The I-G’s scope is the GCSB Act, so a Crimes Act review (such as whether there are alleged offences that should be prosecuted) would be done by other agencies.
But who and how?
The Police and SIS were involved in a number of the 80+ matters under review, and the Crimes Act has broad provisions dealing with offences by parties and accessories.
If there are offences, it might be that extends to implicate the Police and/or SIS as having committed offences as parties or accessories. I am not at all saying there are offences as we don’t have the facts, but rather that the question of who should review should be carefully considered. The Police should set up a relatively independent and strong team to consider if there are offences.
The GCSB must do better than this, even though they have a difficult and important task.
The Rebecca Kitteridge report3 on the GCSB is valuable reading in this area, including for highlighting how important the work of GCSB is, where, because of its covert nature, only the bad stuff tends to emerge.
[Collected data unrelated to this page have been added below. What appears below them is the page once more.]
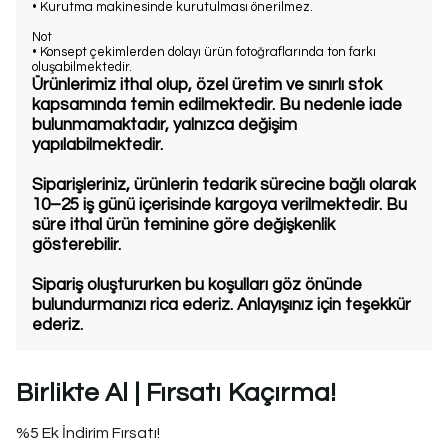
• Kurutma makinesinde kurutulması önerilmez.
Not
• Konsept çekimlerden dolayı ürün fotoğraflarında ton farkı
oluşabilmektedir.
Ürünlerimiz ithal olup, özel üretim ve sınırlı stok
kapsamında temin edilmektedir. Bu nedenle iade
bulunmamaktadır, yalnızca değişim
yapılabilmektedir.
Siparişleriniz, ürünlerin tedarik sürecine bağlı olarak
10–25 iş günü içerisinde kargoya verilmektedir. Bu
süre ithal ürün teminine göre değişkenlik
gösterebilir.
Sipariş oluştururken bu koşulları göz önünde
bulundurmanızı rica ederiz. Anlayışınız için teşekkür
ederiz.
Birlikte Al | Fırsatı Kaçırma!
%5 Ek İndirim Fırsatı!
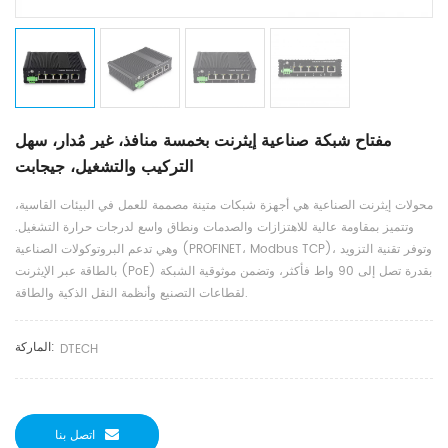
مفتاح شبكة صناعية إيثرنت بخمسة منافذ، غير مُدار، سهل
التركيب والتشغيل، جيجابت
محولات إيثرنت الصناعية هي أجهزة شبكات متينة مصممة للعمل في البيئات القاسية،
وتتميز بمقاومة عالية للاهتزازات والصدمات ونطاق واسع لدرجات حرارة التشغيل.
وهي تدعم البروتوكولات الصناعية (PROFINET، Modbus TCP)، وتوفر تقنية التزويد
بالطاقة عبر الإيثرنت (PoE) بقدرة تصل إلى 90 واط فأكثر، وتضمن موثوقية الشبكة
لقطاعات التصنيع وأنظمة النقل الذكية والطاقة.
الماركة:
DTECH
اتصل بنا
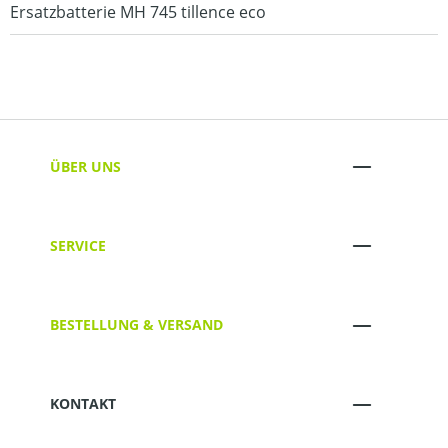
Ersatzbatterie MH 745 tillence eco
ÜBER UNS
SERVICE
BESTELLUNG & VERSAND
KONTAKT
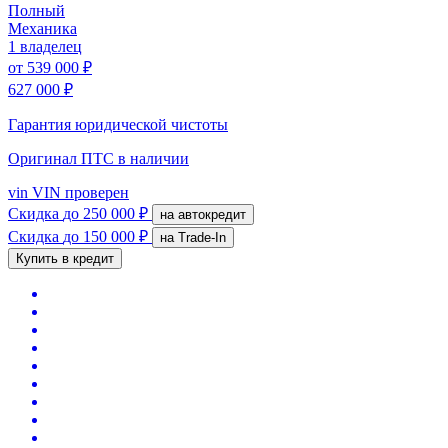
Полный
Механика
1 владелец
от
539 000 ₽
627 000 ₽
Гарантия юридической чистоты
Оригинал ПТС
в наличии
vin
VIN проверен
Скидка
до 250 000 ₽
на автокредит
Скидка
до 150 000 ₽
на Trade-In
Купить в кредит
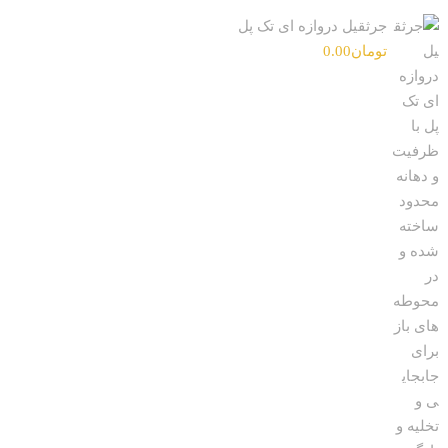
جرثقیل دروازه ای تک پل
تومان
0.00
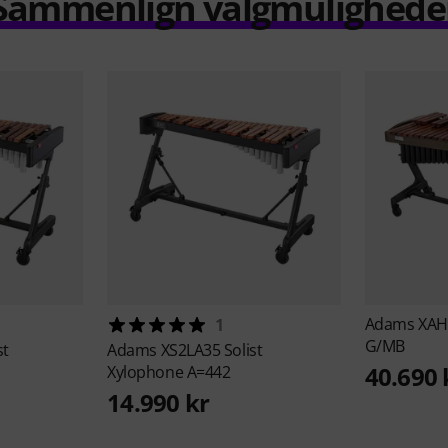
Sammenlign valgmulighede
Adams
XAH
1
G/MB
st
Adams
XS2LA35 Solist
40.690 
Xylophone A=442
14.990 kr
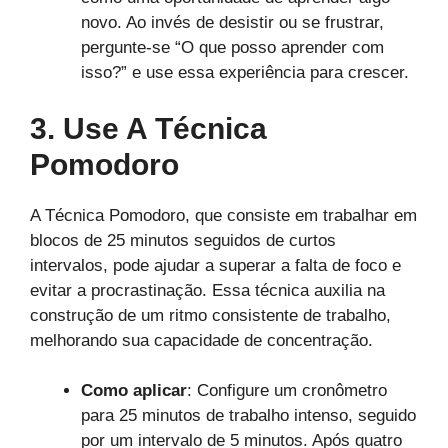
novo. Ao invés de desistir ou se frustrar,
pergunte-se “O que posso aprender com
isso?” e use essa experiência para crescer.
3. Use A Técnica
Pomodoro
A Técnica Pomodoro, que consiste em trabalhar em
blocos de 25 minutos seguidos de curtos
intervalos, pode ajudar a superar a falta de foco e
evitar a procrastinação. Essa técnica auxilia na
construção de um ritmo consistente de trabalho,
melhorando sua capacidade de concentração.
Como aplicar
: Configure um cronômetro
para 25 minutos de trabalho intenso, seguido
por um intervalo de 5 minutos. Após quatro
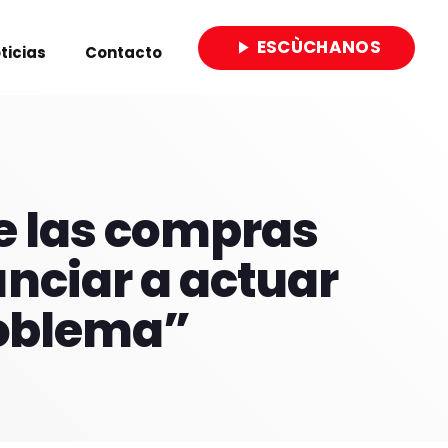
ESCÙCHANOS
play_arrow
ticias
Contacto
close
de las compras
nciar a actuar
roblema”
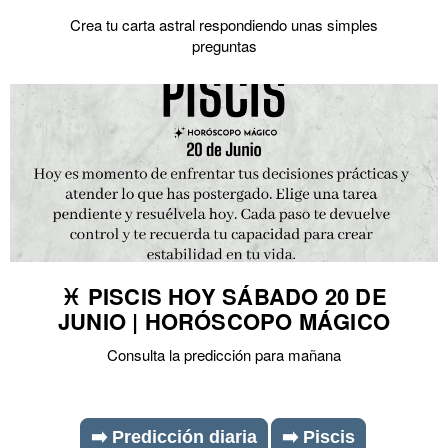
Crea tu carta astral respondiendo unas simples
preguntas
♓ PISCIS HOY SÁBADO 20 DE
JUNIO | HORÓSCOPO MÁGICO
Consulta la predicción para mañana
➡️ Predicción diaria
➡️ Piscis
Those on both sides of the debate (civil libertarians and hawks) should look to it for the balance. It is simply not enough to fly the civil liberties flag alone or to allow substantial discretion.
For that reason, this article is not about the proposed law reform but about what has happened. Terrorism and other threats are real and major, as the examples listed by the Director in his release show, and do call for some incursion on civil liberties. The new law needs to get the balance right.
But there are now substantial signs that there are major problems at GCSB under the bonnet. As GCSB can get it so wrong where the issue is in the above-sea part of the iceberg, where scrutiny is possible, and where there is so much focus on what GCSB is doing, there are real signs things may be badly wrong below the secret sea level.